Speaking of cultural meaning of sari, for a woman, a sari usually indicates that she has matured and is no longer a little girl. In many regions across the country, young girls will wear a sari for special occasions and festivals, but only start wearing it on a daily basis after marriage (mostly).
Although this is changing with modernization and that urban women do not really adhere to this concept, however, a sari is still the most popular outfit for weddings and other important occasions.
History Recalls Both Men And Women Wearing Sari
One can trace the roots of ‘sari’ all the way back to the Indus Valley Civilisation, where cotton is first supposed to have been cultivated and woven to make the cloth material.
It is during this period that one finds the first reference to a ‘sari’ with the statue of an Indus Valley priest is shown wearing a drape-like garment.
And not just the priest, but men and women both would wear such drapes or loin cloths during this period, while keeping their chests bare except during winter time.
Do You Know Where The Choli Came From?
The choli or the blouse of the sari as we better know it comes from the epics of India and the dresses these stories described.
One such was the kanchuki that can be seen referenced to in various legends and meant a piece of cloth that was worn by women across their breasts.

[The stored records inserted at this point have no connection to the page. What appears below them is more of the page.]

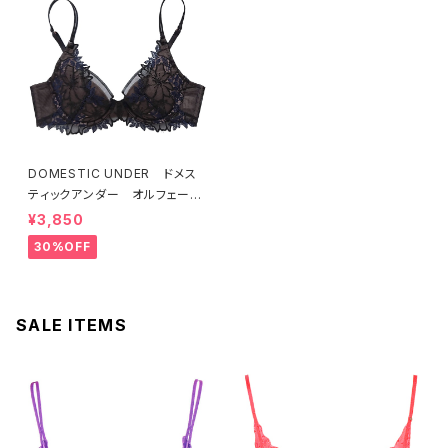
DOMESTIC UNDER ドメス
ティックアンダー オルフェーヴ
ル ブラジャー（ブラック）D225
¥3,850
4 送料無料
30%OFF
SALE ITEMS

Saris Were Even Used To Show Patriotism
A chanderi sari from the 20th century has also been used to express one’s social identity and patriotism.
The specially commissioned sari not only has beautiful yet delicate work done on it with golden and silver jari, but along the border the patriotic slogan of ‘Vande Mataram’ is woven.
This just goes on to show, how even the sari can be used to relay out a social message and your stand against something.
Many Regions, Many Saris
India does not only have 28 states, but it also has a cluster of small regions within these states that have their own unique identities.
And one way that each region of India shows its individual identity is with its sari.
Practically each region in the country will have a different style of sari, and not just in the way women drape it, but texture, material, fabrics used, the technique and style of adding the work over the cloth, etc.
The Current Sari Has Come From The Mughal Period
The current style of ‘sari’ that we see today, comes from the Mughal period which not only brought rich fabrics into the country but also the perfect stitching technique.
Seeing the stature of the Mughals, people of the country would often imitate their fashion choices which eventually lead to the change in how women wore their saris to being similar to how it is worn in today’s time.